#### [Provided passage]
Rehabs are more affordable now, thanks to the availability of low financing,
reduced construction materials costs and lower contractor charges. Focus on
upgrades to kitchens and bathrooms, especially counters and cabinets, as these
yield the highest returns. Get three different estimates from contractors and
add another 10 percent for unexpected costs.
4. Hire professionals
You need professionals, not friends or relatives, to repair, upgrade and sell
the biggest investment you’ll likely own. Ask for credentials, references and a
history of recent performance. Your appraiser should have at least five years
experience with an appropriate license or certification. The same applies to
hiring a home inspector. Talk to at least two or three appraisers and inspectors
before selecting one.
5. Get down payment
assistance
Federal and local governments offer several down payment assistance programs for
first-time home buyers. Look for other city, county and state programs that will
piggyback on federal programs for assistance. Search for “downpayment assistance
programs” with the name of your region.
6. Take Uncle Sam’s help
The $8,000 first-time homebuyer tax credit program that helped jump-start the
real estate market in 2009 has been extended into 2010 and expanded. First-time
homebuyers qualify if they sign a binding contract to buy a home by April 30 and
close by June 30. The program’s maximum income limits have jumped from $75,000
to $125,000 for individuals and from $150,000 to $225,000 for couples.
A separate $6,500 tax credit has been added for those who have owned their homes
for at least five years and want to upgrade. Homeowners drowning in their
present real estate loans are eligible for a loan-modification program with
their current mortgage company or loan service through the Making Home
Affordable Program (http://makinghomeaffordable.gov/).

#### [Data extract]

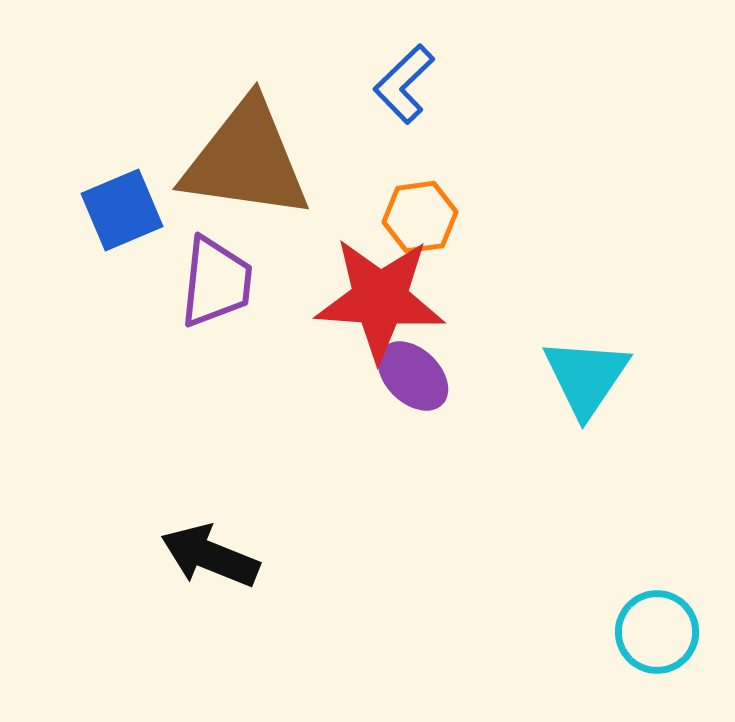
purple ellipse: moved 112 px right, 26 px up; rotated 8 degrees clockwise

#### [Short exercise]
Summarize the home-buying passage in two sentences. The listing comes from a source separate from the home-buying passage.

#### [Solution to the problem]
Rehab spending should go first to kitchen and bathroom upgrades, the work should be handled by credentialed professionals such as licensed appraisers and inspectors, and first-time buyers can turn to government down payment assistance programs. The $8,000 first-time homebuyer tax credit has been extended into 2010 with higher income limits, a separate $6,500 credit has been added for owners of at least five years who want to upgrade, and homeowners struggling with their loans can pursue modifications through the Making Home Affordable Program.